When gripped by an eating disorder, anger towards the body outweighs any fear of the physical repercussions of your actions. Anorexia doesn’t give a fuck if the overexercise gives you stress-fractures, if your hair falls out, if your bone marrow loses density due to lack of periods, if your nervous and circulatory systems break down. Physical damage is exactly what an eating disorder wants. With no respect for your body, it drives you into literal self-obliteration. But of course - just a diet gone wrong, silly me… xxxxxx (Eating disorder awareness week)

An image of me with a salad, because eating disorders are often seen as "diets gone wrong".

Now, I'm not looking to induce a pity party, and as I have said before, I am not opening up for the grand title of bravery. I just want to highlight how fucked it is that diet culture promotes this behaviour. Obviously, those making all the decisions are clearly ignorant and have no clue what the torment of having an eating disorder entails, and I am not accusing anyone of actively trying to give us all eating disorders. However, the normalisation of punishing behaviours in order to control our bodies, means the vast majority of women in the Western world have disordered relationships with food and exercise, and are praised for it. The fact that I recognise the messages that gym bunnies, “nutritionists”, influencers, fitness gurus and diet companies pump out, as similar to the messages I receive inside my head from an eating disorder, a severe psychiatric illness that has a 20% death rate…is rather fucking scary.

If this link seems like a bit of a stretch to you, firstly, you are probably male (although diet culture is attacking the male physique more and more), and secondly, let me give you an example: if I told you I starved myself for 18 hours every single day, spent 1.5 of those hours in the gym and when I did eat, it would consist of lean meat and vegetables, I’m guessing that would sound pretty obsessive.
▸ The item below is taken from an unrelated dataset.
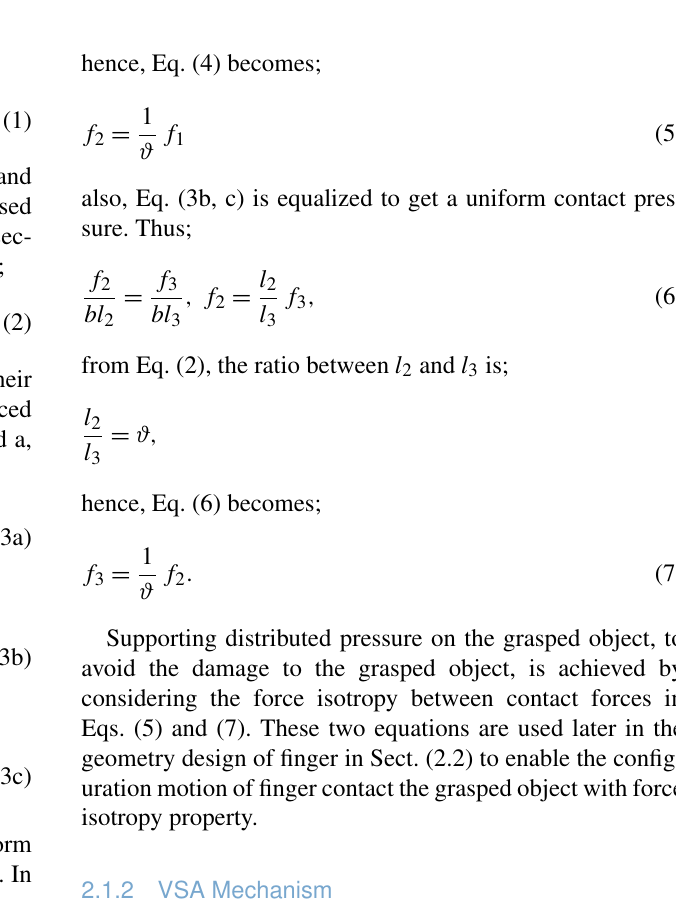
Figure 1. CPRF principle of operation (a) tendon actuating (b)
The reality is, that this is simply intermittent fasting, with a daily workout routine, and a low-carb, high-protein diet, a highly popular combination within the world of influencers. This. Is. Branded. As. N-o-r-m-a-l. As HEALTHY…The word ‘health’ and the actual meaning of health, have become completely alienated from one another. Health has been modified so drastically by diet culture, that there is very little that is ‘healthy’ about it anymore.
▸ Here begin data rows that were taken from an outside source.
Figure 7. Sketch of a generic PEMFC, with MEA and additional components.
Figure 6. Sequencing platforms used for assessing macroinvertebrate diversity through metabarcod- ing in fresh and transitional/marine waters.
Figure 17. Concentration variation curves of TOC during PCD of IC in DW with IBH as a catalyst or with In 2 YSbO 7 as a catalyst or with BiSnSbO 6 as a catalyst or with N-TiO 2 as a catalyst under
So, wonderful reader, if my preaching seems somewhat militant to you, or if you think my rants scream ‘triggered Gen Z’, that is because, yes, I am fucking triggered. Along with most women, I am triggered by the very world we live in, that tells us we look wrong no matter what we do to change ourselves. I don’t scream to the rooftops that weight-loss promotion is the devil, or rattle out surprising statistics to be ‘provocative’, I do it because I am a living, breathing piece of collateral damage from the diet industry’s dirty work, and I’m fucking angry.

Me with protective goggles and a hammer, standing aggressively because I am angry about the damage that diet culture has done to me.